Section E. Term. The members of each committee shall serve for the duration of the President's term unless they are terminated or resign. Vacancies in any committee shall be filled in the manner in which the original appointments were made.

 

ARTICLE X AUDIT OF BOOKS AND ACCOUNTS

At least once each year, and as often as the Board of Directors shall determine, the Board of Directors shall cause an audit to be made of NorCal's books and accounts. Such audit shall be made by a public accountant selected by the Board of Directors, and such public accountant shall not be a member of the Board of Directors. The audit so made shall be kept in NorCal's office available to the inspection of any member of NorCal, and such audit shall be made available at the Annual Meeting of NorCal.
 

ARTICLE XI ADOPTION, AMENDMENT AND REPEAL OF BYLAWS


Section A. By the Board of Directors.
The Board of Directors may by a vote of two-thirds of the Directors present at a meeting at which a quorum is present, or by unanimous written consent, adopt, amend, or repeal the Bylaws and/or Constitution of NorCal to the extent necessary or appropriate to ensure compliance or consistency with applicable law or with requirements imposed by USTA; provided, however, that the Board may not adopt, amend, or repeal the Bylaws in any manner that would require approval of the Organization Members under applicable law.

 

Section B. By Organization Members.

  1. Process for Submitting Amendment of Bylaws. A proposed new Bylaw or amendment to the Constitution or Bylaws may be submitted only by three or more members of the Board of Directors or by the chairman of the Constitution and Rules Committee upon a majority vote of that Committee, or by any Organization Member of NorCal.

    All proposals must be submitted to the President and Executive Director of NorCal at least 60 days prior to the meeting at which they are to be considered.

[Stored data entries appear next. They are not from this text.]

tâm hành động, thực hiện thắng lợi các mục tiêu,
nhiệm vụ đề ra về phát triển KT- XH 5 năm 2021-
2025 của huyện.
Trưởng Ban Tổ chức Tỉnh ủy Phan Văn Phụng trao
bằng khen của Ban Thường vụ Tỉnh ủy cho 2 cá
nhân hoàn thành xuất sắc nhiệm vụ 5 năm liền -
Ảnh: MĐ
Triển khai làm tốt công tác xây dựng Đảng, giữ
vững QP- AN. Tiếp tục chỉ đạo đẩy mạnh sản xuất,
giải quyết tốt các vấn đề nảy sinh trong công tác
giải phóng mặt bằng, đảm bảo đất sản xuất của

However, if notice is provided to all Organization Members at least 15 days prior to that meeting, any proposal concerning a matter of extreme urgency which could not have been foreseen 60 days prior to the meeting may be considered provided such proposal be determined to be of extreme urgency by a majority vote of the members present and voting.

    Providing there is opportunity to do so, the Board of Directors will, by majority vote, make a recommendation in support or in opposition to each proposal. This recommendation shall be sent to the Organization Members for the meeting at which they are to be considered. Proxies made out in blank, or to NorCal, the Secretary of NorCal or a staff member of NorCal, either by name or title, shall be voted in accordance with that recommendation.

  2. Voting. The Constitution and Bylaws of NorCal may be adopted, amended or repealed at any Annual or Special Meeting of the Organization Members of NorCal by the affirmative vote of at least two-thirds of all the votes cast at said meeting, provided written notice which specifies the proposed change or changes, is given to all Organization Members at least fifteen days prior to such meeting. Any such amendment ultimately adopted at said meeting need not conform to the language of the proposed amendment, but sections and articles other than those referred to in the notice may not be amended.

 

Section C. Effective Date. Unless expressly provided to the contrary, the adoption, amendment or repeal of these Bylaws shall become effective immediately upon passage.

 

Section D. Male Gender Includes Female. All references to the male gender shall refer to and mean equally the female gender and the singular shall include the plural, each where the context so indicates.

 

Section E. Stylistic and Conforming Changes.

 

A majority of the Constitution and Rules Committee along with written agreement by the General Counsel and approval by the Board of Directors may make language and stylistic changes considered advisable by them to implement the intent of these Bylaws and may make conforming changes required to avoid inconsistencies or conflicting provisions in these Bylaws.